Por Juan José García Posada - juanjogarpos@gmail.com
Es obvio que la autonomía universitaria plena, como todas las autonomías, ha sido siempre un imposible conceptual y práctico. Ser relativa le es inherente. Pero otro asunto es negarla, eliminarla y no tener ni el más mínimo recato para hacerla valer con ajuste a las circunstancias y con realismo sensato. Empezó a defenderse el carácter autónomo de las instituciones universitarias entre los siglos Once y Trece, desde Bolonia, París, Oxford, Salamanca y Cambridge, las más antiguas del mundo occidental. En síntesis, se ha pretendido que el poder político, objeto sempiterno de desconfianza, no altere la vida universitaria, que debe ser autónoma y facultada para darse su propio gobierno en lo económico, administrativo y académico. Pero en Colombia, como sucede ahora en el caso de la elección del Rector de la Nacional, el gobierno ni siquiera disimula su voracidad estatista, ni finge que es respetuoso de la autonomía razonable y vuelve a exhibir su vocación autocrática, sin medir las consecuencias.

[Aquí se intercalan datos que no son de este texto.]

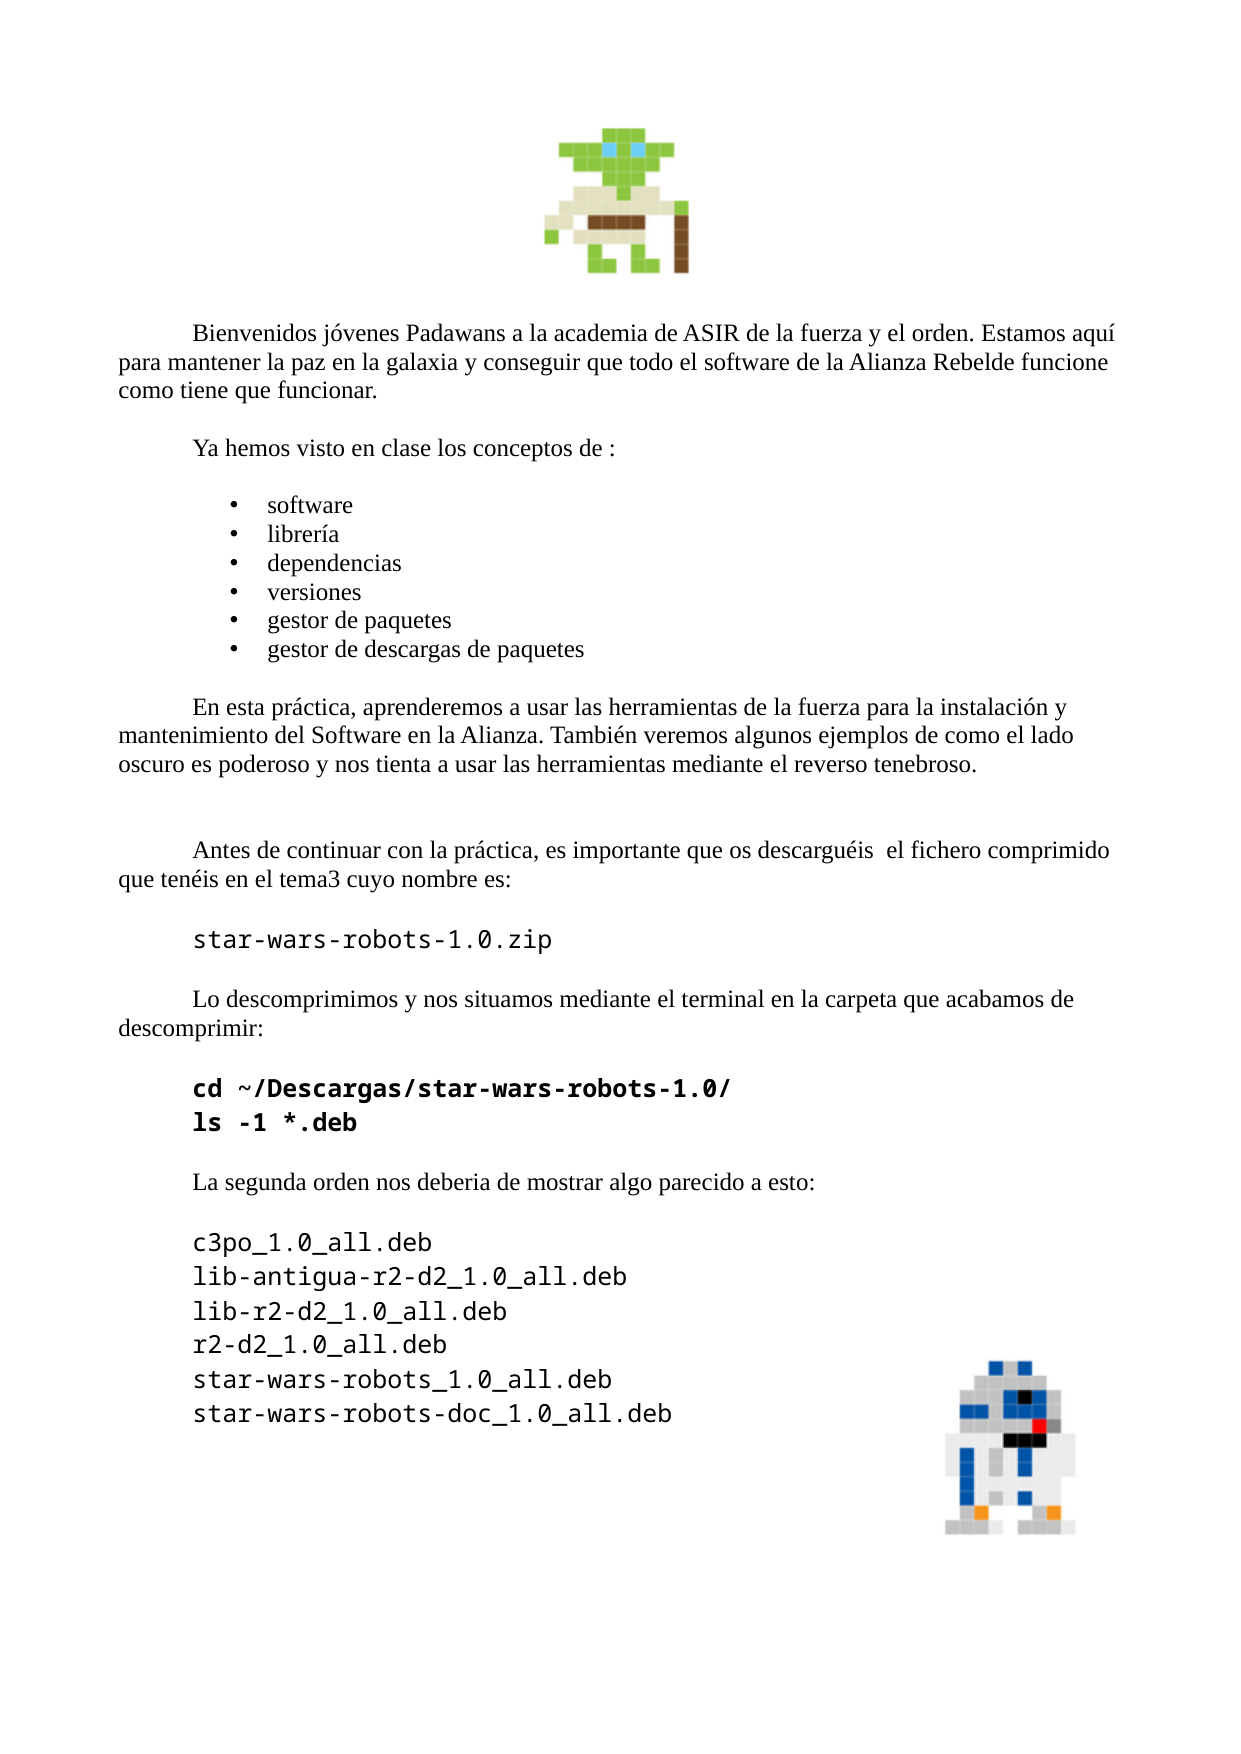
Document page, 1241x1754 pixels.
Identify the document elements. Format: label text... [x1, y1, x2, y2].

Son muy conocidas las situaciones más bien excepcionales de universidades públicas o privadas que se han involucrado en el libre juego de los intereses políticos y partidistas. Funcionarios directivos han llegado a creerse dueños y señores de las corporaciones a su cargo, hasta convertirlas en sucursales de los directorios y células entregadas al tráfico de influencias y al favorecimiento de individuos con liderazgo y aspiraciones electorales. El otorgamiento de títulos exprés, la manipulación de los estudiantes como mensajeros de campañas, la distorsión de programas curriculares para favorecer a los caciques y benefactores, la desviación de recursos monetarios con ánimo de lucro, y muchos etcéteras consabidos, resultan de obsequiar la autonomía o dejársela conculcar por fuerzas externas. Aunque es notorio que la educación superior en gran parte ha sostenido su respetabilidad e independencia gracias a la salvaguarda de la autonomía, así sea incompleta, los riesgos de que se envuelva en el remolino de la corrupción no se han conjurado del todo. Que conste que las universidades que conozco por filiación profesional están libres de sospecha.
Si el mandatario no ha querido separar los malabares políticos de la intervención respetuosa y prudente en la elección del Rector de la Nacional, porque antepone las manías autoritarias al principio de la autonomía universitaria, ideal pero realizable al menos en lo mínimo, qué más puede seguir en ejercicio de esa glotonería dominante. Hay que estar en alerta frente al proyecto de reforma que se aproxima. Leerlo y establecer qué sombras de duda sea preciso despejar en el tratamiento de las cuestiones esenciales que deben motivar los debates, para que nadie se llame a engaño ni lo estimule. Es cierto que la autonomía tiende a ser más cercana a la utopía que una realidad plena, desde hace ocho siglos. La vida universitaria carecería de sentido si no funcionara alentada por la causa de inventar ideales con libertad. Defender la autonomía con toda la fuerza de la razón es un deber ético imperativo para la clase intelectual.